Herr Bombis, Sie sagen, Taten seien gefordert. Dieses Gesetz ist eine solche Tat. Wir erfahren dafür bundesweite Anerkennung. Dass Sie im Ergebnis diesen Weg nicht mitgehen können, finde ich schade. – Vielen Dank.

(Beifall von der SPD und den GRÜNEN)

Vielen Dank, Herr Minister. – Liebe Kolleginnen und Kollegen, weitere Wortmeldungen liegen mir nicht vor. Damit schließe ich die Beratung zum Tagesordnungspunkt 6.

Wir kommen zu den Abstimmungen. Ich bitte Sie zum einen darum, Ihr Einverständnis zu erklären, dass wir die Änderungsanträge in der Reihenfolge der Drucksachennummern abstimmen, da zwei Änderungsanträge vorliegen. Damit wäre der Änderungsantrag der Fraktion der Piraten, zu dem darüber hinaus Einzelabstimmung beantragt worden ist, der erste. Der gemeinsame Antrag von CDU und FDP wäre der zweite Änderungsantrag, über den wir abstimmen. Erhebt sich dagegen Widerspruch? – Das ist nicht der Fall. Dann verfahren wir so.

Der Änderungsantrag der Fraktion der Piraten liegt in der Drucksache 16/1672 vor. Gemäß § 41 Abs. 2 unserer Geschäftsordnung wurde gerade eben die Einzelabstimmung über die Ziffer 1 bis 8 des Änderungsantrags beantragt. Diese führen wir jetzt durch.

Ich beginne mit der Abstimmung zu Ziffer 1. Wer Ziffer 1 des Forderungskataloges der Fraktion der Piraten zustimmen möchte, den bitte ich um das Handzeichen. – Das sind die Piraten und die CDU. Wer stimmt dagegen? – Das sind SPD, Bündnis 90/Die Grünen und die FDP. Möchte sich jemand enthalten? – Das ist nicht der Fall. Damit ist Ziffer 1 abgelehnt.

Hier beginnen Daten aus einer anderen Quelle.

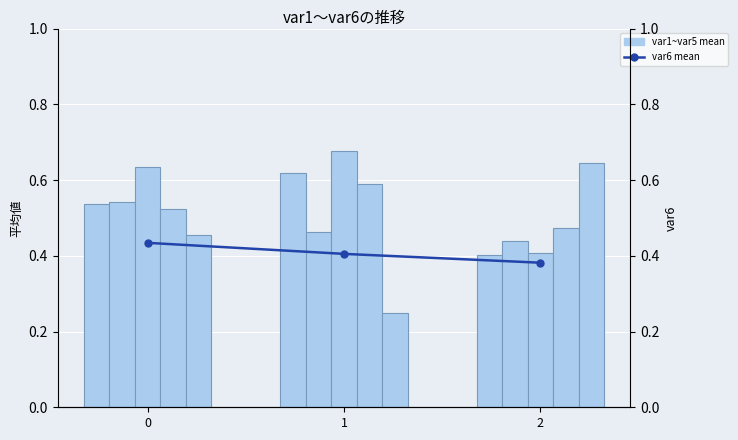

Reading left to right, list all the values displayed in this chart.

var1: 0=0.5	1=0.6	2=0.4
var2: 0=0.5	1=0.5	2=0.4
var3: 0=0.6	1=0.7	2=0.4
var4: 0=0.5	1=0.6	2=0.5
var5: 0=0.5	1=0.2	2=0.6
var6: 0=0.4	1=0.4	2=0.4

Ich komme zur Abstimmung über die Ziffer 2 aus dem Antrag der Piraten. Wer Ziffer 2 zustimmen möchte, den bitte ich um das Handzeichen. – Das sind die Piraten und die CDU. Wer stimmt dagegen? – Das sind SPD, Bündnis 90/Die Grünen und die FDP. Möchte sich jemand enthalten? – Das ist nicht der Fall. Damit ist Ziffer 2 ebenfalls abgelehnt.